[Records drawn from a dataset]
■ ■ ■ ■

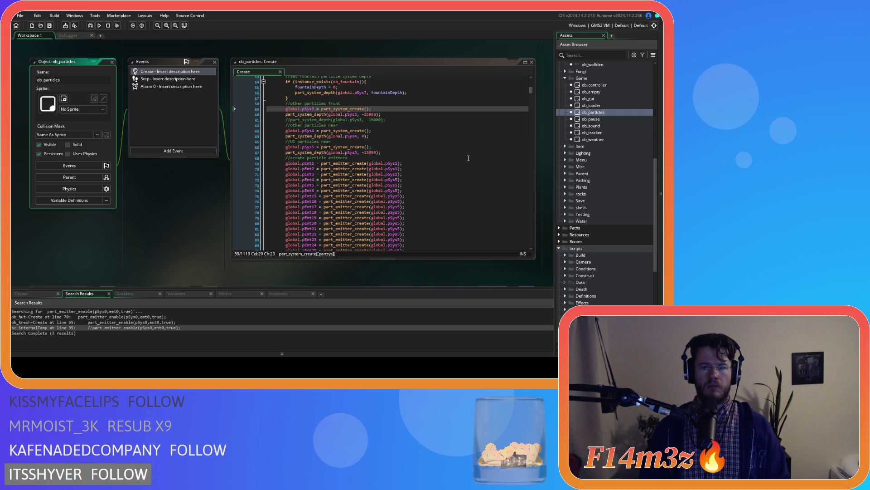
scroll(469, 158, down, 10)
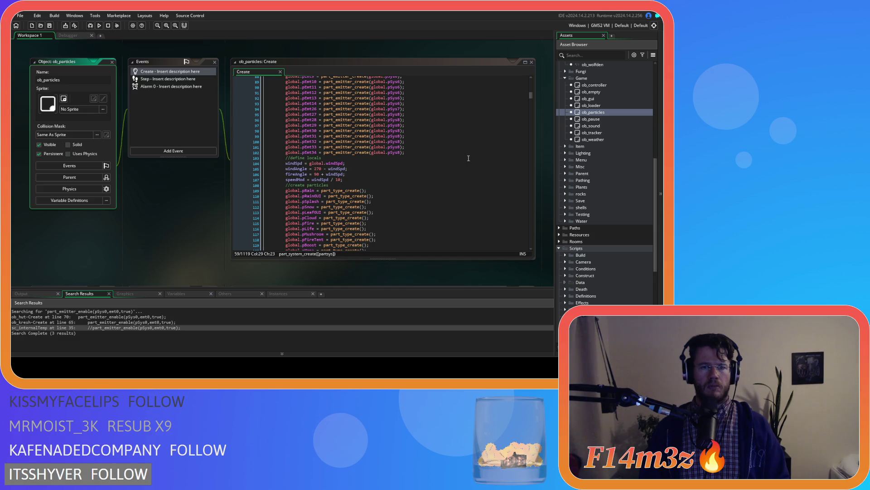
Close all open object and code windows in the workspace
right_click(208, 203)
mouse_move(217, 216)
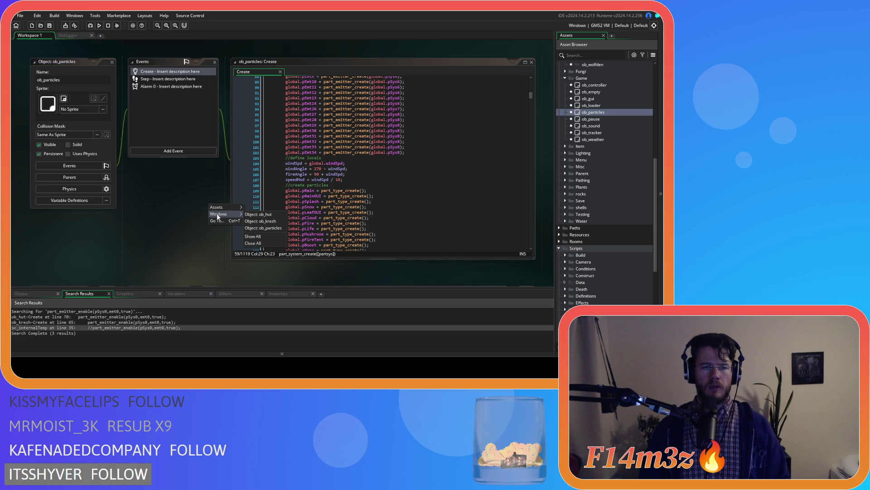
click(270, 243)
scroll(591, 150, down, 3)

■ ■ ■ ■

--- Brief ---
Here the records must be restated exactly, minus any images.

--- Exercise response ---
scroll(469, 158, down, 10)
Close all open object and code windows in the workspace
right_click(208, 203)
mouse_move(217, 216)
click(270, 243)
scroll(591, 150, down, 3)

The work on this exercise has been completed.